Par Jeune Afrique avec AFP

Afrfontements entre habitants et forces de l'ordre sur l'île tunisienne de Kerkennah, dans la nuit du 14 avril 2016. © AFP

Vendredi, l'île tunisienne de Kerkennah s'est réveillée encore sonnée d'une nuit de heurts entre des habitants et les forces de l'ordre, sur fond de vive contestation sociale autour des activités d'une société pétrolière.

Dans la soirée du 14 avril, des affrontements ont éclaté devant le port de Sidi Youssef et sur la route menant à la localité de Mellita entre des policiers et des dizaines de résidents qui s’opposaient à l’entrée de camions de l’entreprise britannique Petrofac sur l’île. D’après un responsable de l’hôpital régional de Kerkennah, cité par la radio privée Mosaïque FM, huit personnes ont été blessées dont cinq membres des forces de l’ordre.

Affrontements violents dans la nuit

Les protestataires ont jeté des pierres et installé plusieurs barrages à travers l’île, à l’aide de troncs d’arbres et de blocs de pierres. Déployée en force, la police a fait usage de gaz lacrymogène pour tenter de les disperser et d’ouvrir le passage aux camions.

Vendredi matin, les traces des affrontements étaient toujours visibles : pierres sur les routes et pneus fumants.
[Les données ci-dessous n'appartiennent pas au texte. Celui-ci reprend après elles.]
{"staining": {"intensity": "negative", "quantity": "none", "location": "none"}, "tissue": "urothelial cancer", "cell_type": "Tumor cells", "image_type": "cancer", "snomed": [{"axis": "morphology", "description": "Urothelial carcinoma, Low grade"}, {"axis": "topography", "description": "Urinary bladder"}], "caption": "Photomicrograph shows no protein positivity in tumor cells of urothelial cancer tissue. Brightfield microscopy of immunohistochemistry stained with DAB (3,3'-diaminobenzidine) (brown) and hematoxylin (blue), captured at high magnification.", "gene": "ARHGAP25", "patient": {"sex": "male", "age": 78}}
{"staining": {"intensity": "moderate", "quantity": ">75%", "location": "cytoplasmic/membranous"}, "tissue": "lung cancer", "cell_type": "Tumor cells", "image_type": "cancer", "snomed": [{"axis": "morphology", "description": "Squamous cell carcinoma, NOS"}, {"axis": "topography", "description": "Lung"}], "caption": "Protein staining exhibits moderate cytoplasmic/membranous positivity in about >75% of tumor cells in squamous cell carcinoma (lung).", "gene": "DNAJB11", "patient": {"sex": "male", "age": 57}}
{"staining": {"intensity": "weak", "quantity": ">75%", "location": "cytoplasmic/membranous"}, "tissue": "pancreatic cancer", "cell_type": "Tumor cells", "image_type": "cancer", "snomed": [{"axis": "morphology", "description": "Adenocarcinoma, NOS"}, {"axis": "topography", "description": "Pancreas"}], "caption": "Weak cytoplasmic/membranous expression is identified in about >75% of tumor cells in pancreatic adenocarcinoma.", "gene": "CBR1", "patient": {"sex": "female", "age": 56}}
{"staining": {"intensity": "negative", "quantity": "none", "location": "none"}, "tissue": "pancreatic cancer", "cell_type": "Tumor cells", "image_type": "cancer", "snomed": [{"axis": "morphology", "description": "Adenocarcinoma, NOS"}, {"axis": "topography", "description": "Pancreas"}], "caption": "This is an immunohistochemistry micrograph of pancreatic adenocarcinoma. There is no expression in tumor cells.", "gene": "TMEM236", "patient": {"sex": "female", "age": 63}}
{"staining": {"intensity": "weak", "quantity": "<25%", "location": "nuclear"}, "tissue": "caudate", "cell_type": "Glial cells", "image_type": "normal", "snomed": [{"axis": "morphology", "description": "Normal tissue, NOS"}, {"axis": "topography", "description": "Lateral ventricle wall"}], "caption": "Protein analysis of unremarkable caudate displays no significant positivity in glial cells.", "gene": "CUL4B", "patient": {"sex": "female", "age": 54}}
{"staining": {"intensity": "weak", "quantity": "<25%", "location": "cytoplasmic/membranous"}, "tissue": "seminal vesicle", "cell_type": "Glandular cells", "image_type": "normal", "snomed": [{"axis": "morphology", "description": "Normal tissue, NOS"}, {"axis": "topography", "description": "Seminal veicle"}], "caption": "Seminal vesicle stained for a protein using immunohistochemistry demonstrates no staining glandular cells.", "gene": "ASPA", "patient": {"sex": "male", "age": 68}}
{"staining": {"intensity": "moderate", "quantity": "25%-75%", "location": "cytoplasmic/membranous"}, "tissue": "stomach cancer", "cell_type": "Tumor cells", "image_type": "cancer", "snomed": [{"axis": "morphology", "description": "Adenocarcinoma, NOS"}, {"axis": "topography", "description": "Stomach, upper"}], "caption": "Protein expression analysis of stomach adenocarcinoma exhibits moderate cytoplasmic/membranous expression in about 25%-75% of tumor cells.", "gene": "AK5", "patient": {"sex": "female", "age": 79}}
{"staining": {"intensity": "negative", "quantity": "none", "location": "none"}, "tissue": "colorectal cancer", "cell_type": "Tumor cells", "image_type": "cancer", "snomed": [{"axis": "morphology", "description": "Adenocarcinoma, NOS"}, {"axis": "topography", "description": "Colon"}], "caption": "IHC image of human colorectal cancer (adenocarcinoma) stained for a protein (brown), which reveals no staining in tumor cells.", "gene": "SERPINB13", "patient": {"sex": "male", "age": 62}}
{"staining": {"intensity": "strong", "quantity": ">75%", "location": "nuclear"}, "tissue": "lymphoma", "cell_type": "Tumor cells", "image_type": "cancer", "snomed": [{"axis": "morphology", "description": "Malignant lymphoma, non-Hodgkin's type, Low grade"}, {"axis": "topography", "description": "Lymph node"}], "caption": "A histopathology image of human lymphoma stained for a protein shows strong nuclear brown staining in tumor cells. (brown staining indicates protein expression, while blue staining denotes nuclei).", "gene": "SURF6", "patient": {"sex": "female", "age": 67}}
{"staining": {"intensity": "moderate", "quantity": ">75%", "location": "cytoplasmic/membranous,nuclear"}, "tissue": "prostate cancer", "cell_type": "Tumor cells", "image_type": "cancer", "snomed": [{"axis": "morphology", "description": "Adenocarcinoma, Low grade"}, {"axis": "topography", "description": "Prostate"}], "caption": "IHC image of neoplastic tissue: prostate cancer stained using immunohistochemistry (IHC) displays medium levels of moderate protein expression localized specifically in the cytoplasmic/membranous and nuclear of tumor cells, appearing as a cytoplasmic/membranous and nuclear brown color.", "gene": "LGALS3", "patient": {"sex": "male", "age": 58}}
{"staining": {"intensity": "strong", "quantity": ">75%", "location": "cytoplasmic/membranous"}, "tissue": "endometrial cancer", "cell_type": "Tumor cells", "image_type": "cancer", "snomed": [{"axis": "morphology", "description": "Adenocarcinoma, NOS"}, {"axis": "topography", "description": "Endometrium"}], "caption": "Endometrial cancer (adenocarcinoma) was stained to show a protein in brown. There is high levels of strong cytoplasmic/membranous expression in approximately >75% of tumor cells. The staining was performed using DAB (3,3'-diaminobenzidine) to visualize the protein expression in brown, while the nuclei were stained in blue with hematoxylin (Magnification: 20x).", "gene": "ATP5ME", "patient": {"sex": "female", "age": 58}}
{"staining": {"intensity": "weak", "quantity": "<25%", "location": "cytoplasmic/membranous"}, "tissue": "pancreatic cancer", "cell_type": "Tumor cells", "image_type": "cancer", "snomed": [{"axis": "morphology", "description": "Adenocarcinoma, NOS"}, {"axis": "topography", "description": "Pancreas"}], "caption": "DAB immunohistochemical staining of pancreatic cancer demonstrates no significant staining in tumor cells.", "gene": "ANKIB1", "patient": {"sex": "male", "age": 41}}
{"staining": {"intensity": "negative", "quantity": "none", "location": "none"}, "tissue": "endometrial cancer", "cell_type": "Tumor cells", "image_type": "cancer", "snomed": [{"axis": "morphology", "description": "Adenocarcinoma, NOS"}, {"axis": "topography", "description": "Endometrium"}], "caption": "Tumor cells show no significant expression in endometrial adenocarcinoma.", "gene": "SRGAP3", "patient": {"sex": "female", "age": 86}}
Selon des sources policières, les affrontements ont duré jusqu’à très tard dans la nuit, obligeant les camions, sous escorte des forces de l’ordre, à emprunter une piste pour sortir du port de Sidi Youssef.

Pas d’arrestations

Le ministère de l’Intérieur n’a pas fait état d’arrestations. Mais, de nombreux habitants dénoncent la réaction « disproportionnée » des forces de l’ordre. « Elles se comportent avec nous comme si nous n’étions pas Tunisiens. Les compagnies pétrolières exploitent nos richesses et ne nous donnent rien », a dit à l’AFP Salah, un protestataire.

Dans un communiqué, le ministère de l’Intérieur a assuré que la dispersion s’était déroulée « dans le cadre strict de la loi, avec un usage graduel de la force », dénonçant du même coup les « violences » perpétrées par les manifestants.

Tensions existantes avec Petrofac

La tension sociale était montée d’un cran début avril avec la dispersion d’un sit-in tenu depuis mi-janvier par des habitants de l’île. Ceux-ci protestaient contre la perspective d’une remise en cause d’un accord salarial entre la société Petrofac et l’État tunisien.

La Tunisie est régulièrement marquée par des mouvements sociaux. Il y a une semaine, des affrontements ont éclaté devant le siège du gouvernement à Tunis, entre les forces de l’ordre et des chômeurs, faisant plusieurs blessés. Au mois de janvier, le pays avait connu sa pire vague de contestation depuis la révolution de 2011, partie de Kasserine, dans le centre défavorisé de la Tunisie, suite au décès d’un jeune chômeur.